10. A system for controlling an electric water pump (EWP), comprising:

an engine electronic control unit (ECU) configured to control an engine;

an electric water pump (EWP) configured to cool the engine;

a battery configured to supply the EWP with battery power;

an ignition power portion configured to supply the EWP with ignition (IG) power; and

an EWP controller configured to communicate with the ECU on a controller area network (CAN), receive a CAN signal from the ECU to control the EWP through the CAN, receive a fail-safe digital signal (FSDS) from the ECU, and control the EWP based on the CAN signal and the FSDS.

11. The system of claim 10, wherein the EWP comprises:

an auxiliary EWP which cools a heater, a turbocharger, and an inverter.

12. The system of claim 10, wherein the EWP controller is further configured to detect the battery power that is supplied to the EWP by the battery or the IG power supplied by the IG power portion.

13. The system of claim 12, wherein the EWP controller is further configured to receive a rotation speed command for the EWP from the ECU through the CAN.

14. The system of claim 13, wherein the EWP controller is further configured to control the EWP in a normal mode based on commands from the ECU when the IG power is turned on and the CAN signal is normal.

15. The system of claim 13, wherein the EWP controller is further configured to control the EWP in a limp-home mode when the IG power is turned on and the FSDS is normally inputted to the EWP controller while the CAN signal is not inputted to the EWP controller.

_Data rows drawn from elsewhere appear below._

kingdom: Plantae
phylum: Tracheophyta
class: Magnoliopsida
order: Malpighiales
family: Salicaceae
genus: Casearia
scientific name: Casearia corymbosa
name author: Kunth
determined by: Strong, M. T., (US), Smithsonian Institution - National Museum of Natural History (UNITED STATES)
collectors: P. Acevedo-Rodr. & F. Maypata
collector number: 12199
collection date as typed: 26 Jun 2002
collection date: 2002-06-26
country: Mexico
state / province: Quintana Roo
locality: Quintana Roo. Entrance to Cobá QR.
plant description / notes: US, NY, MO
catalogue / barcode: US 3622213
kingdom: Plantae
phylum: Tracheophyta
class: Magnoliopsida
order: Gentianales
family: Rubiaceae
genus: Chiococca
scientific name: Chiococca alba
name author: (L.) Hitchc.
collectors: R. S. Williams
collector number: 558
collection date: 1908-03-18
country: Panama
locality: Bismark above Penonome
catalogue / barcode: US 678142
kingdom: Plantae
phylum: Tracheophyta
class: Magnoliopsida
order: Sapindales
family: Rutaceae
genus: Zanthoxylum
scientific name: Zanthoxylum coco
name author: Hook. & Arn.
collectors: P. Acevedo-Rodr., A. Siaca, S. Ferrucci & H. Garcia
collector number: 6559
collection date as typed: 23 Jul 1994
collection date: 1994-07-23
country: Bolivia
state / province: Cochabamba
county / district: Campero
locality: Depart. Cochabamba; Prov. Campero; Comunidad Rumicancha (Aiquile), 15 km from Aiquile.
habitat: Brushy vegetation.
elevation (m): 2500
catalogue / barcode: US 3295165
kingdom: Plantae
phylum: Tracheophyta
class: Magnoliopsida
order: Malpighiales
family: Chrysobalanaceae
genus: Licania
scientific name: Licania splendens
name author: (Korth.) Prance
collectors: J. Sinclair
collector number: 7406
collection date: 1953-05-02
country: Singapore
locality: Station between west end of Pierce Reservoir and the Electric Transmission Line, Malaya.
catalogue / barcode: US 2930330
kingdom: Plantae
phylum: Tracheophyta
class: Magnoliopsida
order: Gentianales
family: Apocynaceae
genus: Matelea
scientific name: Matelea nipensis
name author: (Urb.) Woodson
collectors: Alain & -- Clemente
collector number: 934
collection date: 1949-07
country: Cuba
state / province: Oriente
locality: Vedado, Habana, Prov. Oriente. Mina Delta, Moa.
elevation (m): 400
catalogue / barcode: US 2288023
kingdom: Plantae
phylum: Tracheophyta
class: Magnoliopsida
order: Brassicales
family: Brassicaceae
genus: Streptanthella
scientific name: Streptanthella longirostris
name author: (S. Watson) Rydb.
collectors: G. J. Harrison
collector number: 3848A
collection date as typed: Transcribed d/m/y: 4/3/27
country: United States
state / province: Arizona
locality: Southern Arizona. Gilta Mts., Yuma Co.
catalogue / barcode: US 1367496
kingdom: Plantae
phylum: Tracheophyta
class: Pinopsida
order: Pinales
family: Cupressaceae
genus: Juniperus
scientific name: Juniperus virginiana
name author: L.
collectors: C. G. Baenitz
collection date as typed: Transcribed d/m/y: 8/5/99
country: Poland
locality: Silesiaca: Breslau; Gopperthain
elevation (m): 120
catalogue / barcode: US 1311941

16. The system of claim 13, wherein the EWP controller is further configured to control the EWP in a wake-up mode when the IG power is turned on and the FSDS is not normally inputted to the EWP controller while the CAN signal is not inputted to the EWP controller.

17. The system of claim 13, wherein the EWP controller is further configured to control the EWP in a normal mode when the IG power is turned off and the CAN signal is normally inputted to the EWP controller, and

set the EWP to enter a sleep mode when the IG power is turned off and the CAN signal is not normally inputted to the EWP controller.

18. The system of claim 17, wherein the EWP is further configured to perform the sleep mode after a predetermined time has passed when the EWP is set to enter the sleep mode from the normal mode.

19. A computer readable storage medium containing a computer program configured to cause an EWP controller to control an electric water pump (EWP) by the following method when read and processed by a computer system: receiving a controller area network (CAN) signal from an engine electronic control unit (ECU) to control the EWP through a controller area network (CAN);

receiving a fail-safe digital signal (FSDS) that is related to a fail-safe control function of an engine or the EWP from the ECU; and controlling the EWP based on the CAN signal and the fail-safe digital signal.